Mieux informé, mieux soigné

Les patients utilisent internet pour trouver des informations sur leurs problèmes de santé, pour évaluer la gravité de leurs symptômes mais aussi pour savoir s’ils doivent ou non consulter leur médecin. Après un contact avec un professionnel de la santé, ils ont recours à Internet pour trouver des informations sur le diagnostic posé et sur les examens ou traitements proposés.
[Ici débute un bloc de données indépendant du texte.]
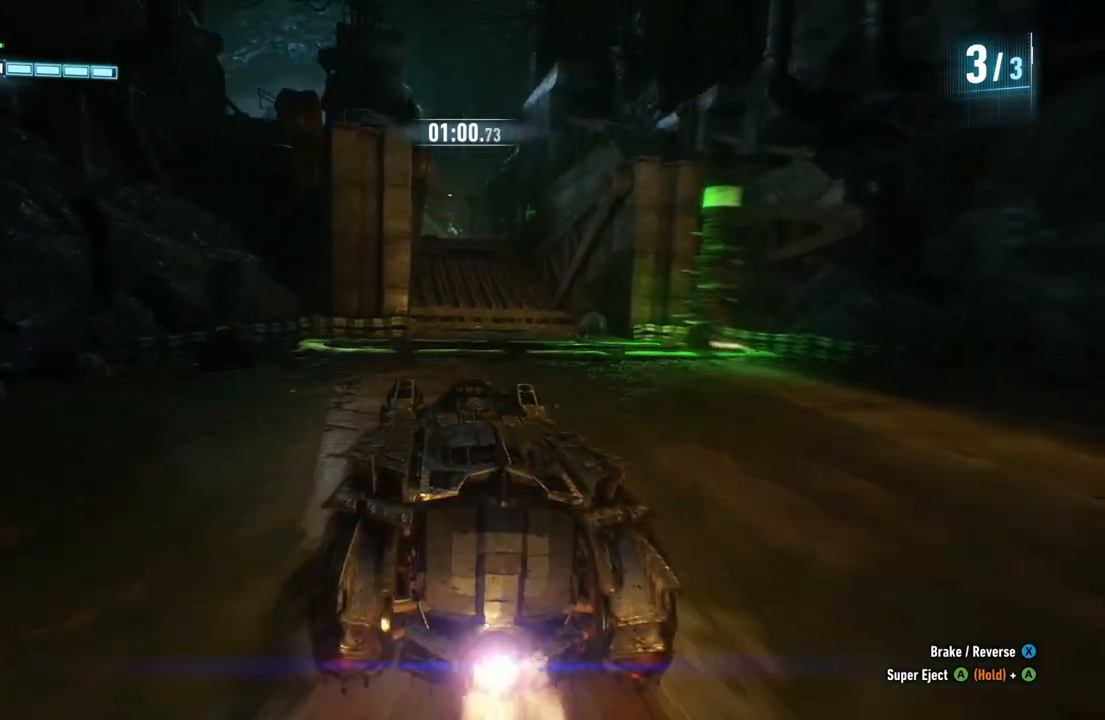
{"buttons": ["Y", "R2"], "left_stick": "up", "right_stick": "center", "events": [[100, "left_stick", "up"], [300, "left_stick", "up-right"], [417, "left_stick", "up"]]}
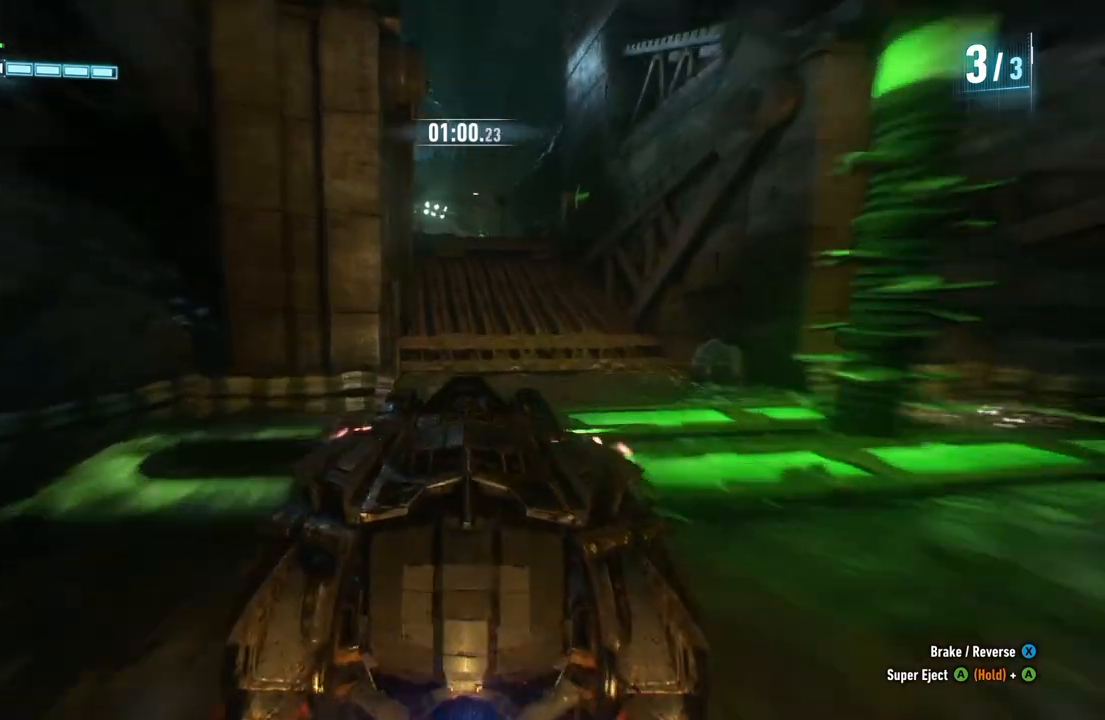
{"buttons": ["Y", "R2"], "left_stick": "up", "right_stick": "center", "events": [[50, "left_stick", "up-left"], [267, "left_stick", "up"]]}
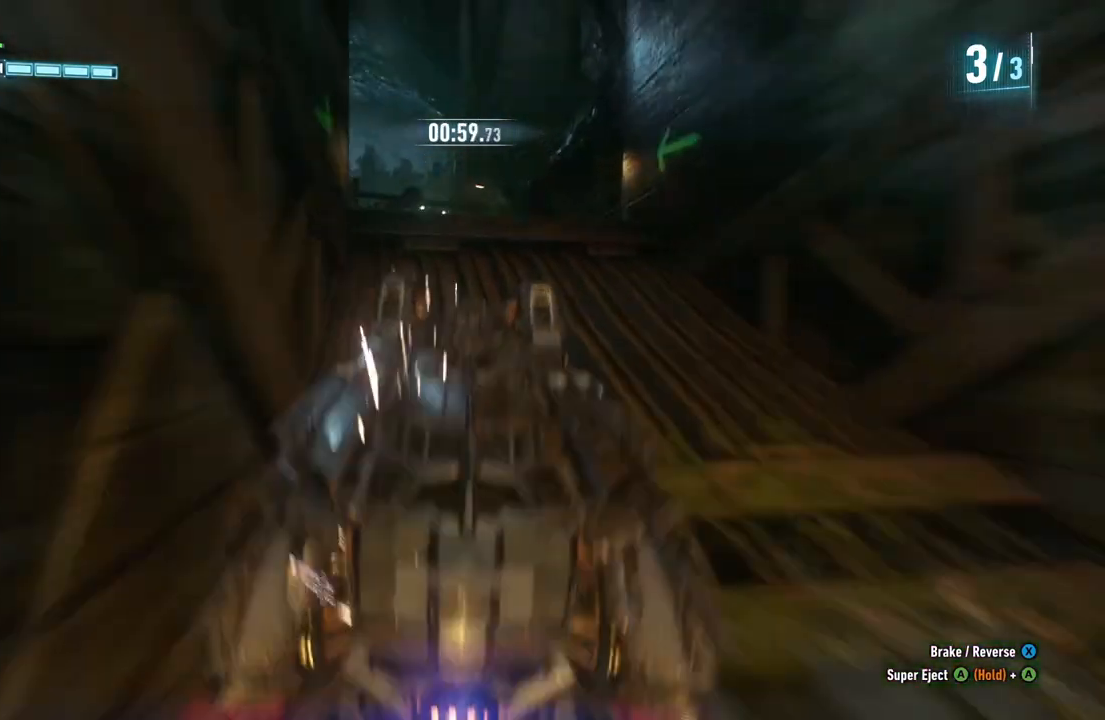
{"buttons": ["R2"], "left_stick": "center", "right_stick": "center", "events": [[300, "left_stick", "up-left"], [417, "Y", "up"], [500, "left_stick", "center"]]}
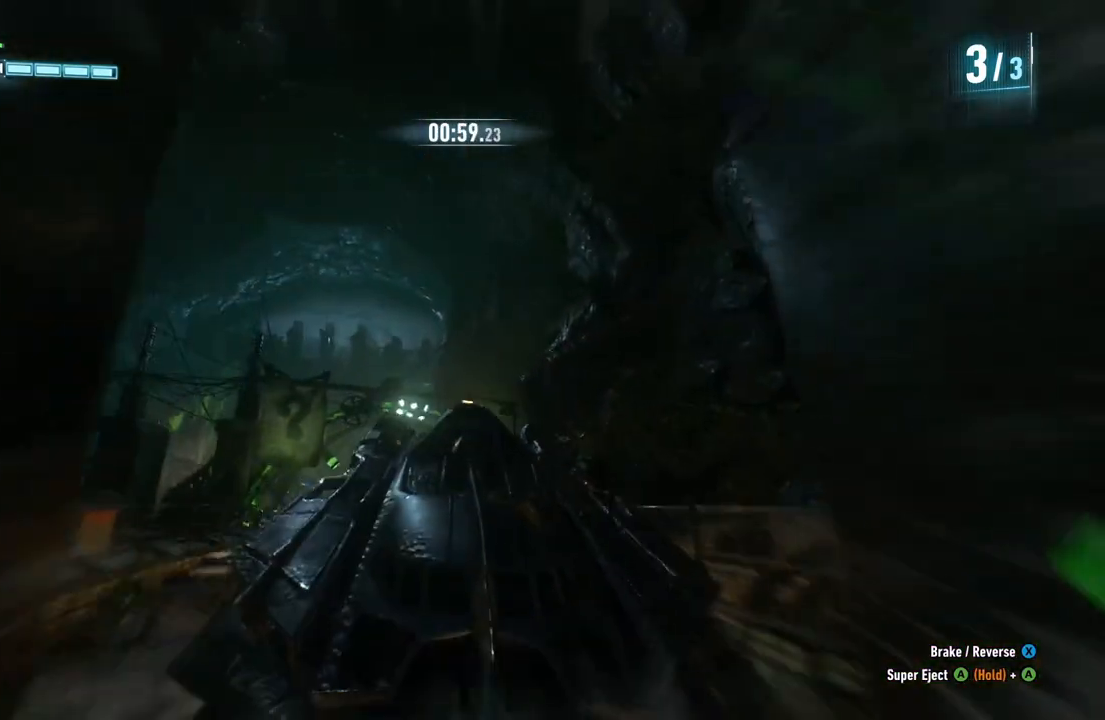
{"buttons": ["R2"], "left_stick": "left", "right_stick": "center", "events": [[300, "left_stick", "left"]]}
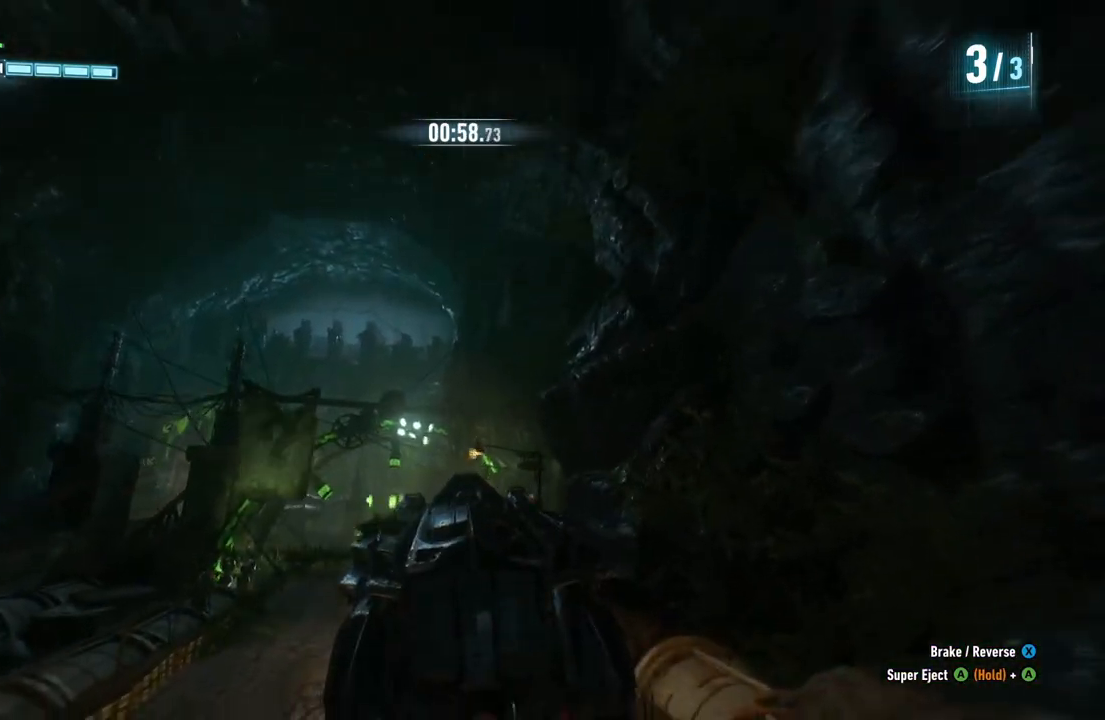
{"buttons": ["R2"], "left_stick": "center", "right_stick": "center", "events": [[133, "left_stick", "center"]]}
Plusieurs études montrent que les patients qui reçoivent et comprennent une information pertinente concernant leur santé sont plus à même de participer aux décisions médicales, de prendre leur santé en main et donc de l’améliorer, ils sont aussi plus satisfaits de leur prise en charge.

Les plus de 80 ans aussi…

La recherche d’informations santé ne concerne pas que les plus jeunes. Un rapport de l’Observatoire suisse de la santé nous apprend que 43 % des personnes de plus de 65 ans interrogées déclarent avoir consulté internet pour des informations sur des sujets de santé aux cours des deux années précédentes : 52.6 % pour les 65 à 69 ans, 40.7 % pour 75 à 79 ans et encore 21.3 % pour les plus de 80 ans !

Comme le soulignent les auteurs de cette publication, « la fonction première d’internet en lien avec la santé semble bien être celle de source d’information, cela peut avoir un impact sur le profil des patients qui peuvent se trouver très bien informés mais qui peuvent aussi être induits en erreur par les informations trouvées sur internet ».

La réaction des médecins ?

Une étude sur la répercussion de l’utilisation d’Internet par les patients sur la relation soignant – soigné nous apprend que la réaction des professionnels de la santé est souvent très polarisée. Les médecins qui eux-mêmes ne connaissent pas l’Internet santé estiment que les patients qui se renseignent sur Internet sont généralement mal informés, exagérément inquiets et trop exigeants. A l’opposé, d’autres cliniciens sont plus ouverts, pour eux la consultation de sites Internet de qualité peut être bénéfique pour le patient et l’aider à prévenir et mieux vivre les problématiques de santé auxquelles il est confronté.

Si les patients apprécient de pouvoir discuter l’information recueillie en ligne avec les professionnels de la santé, ils ne se sentent pas toujours à l’aise de le faire pendant la consultation. Cette retenue est due à la crainte du patient d’une réaction négative du médecin, alors que les patients souhaitent simplement mieux comprendre leur maladie et leurs traitements.

La formation

Seule la formation permettra de dépasser cette situation, une formation nécessaire pour les patients comme pour les professionnels de la santé. Pour les patients, pour leur dire qu’ils osent utiliser Internet et leur conseiller des sites de qualité. Un meilleur niveau de connaissance permettra aux patients d’être mieux informés, tout en les sensibilisant aux informations santé mensongères, aussi très présentes sur Internet.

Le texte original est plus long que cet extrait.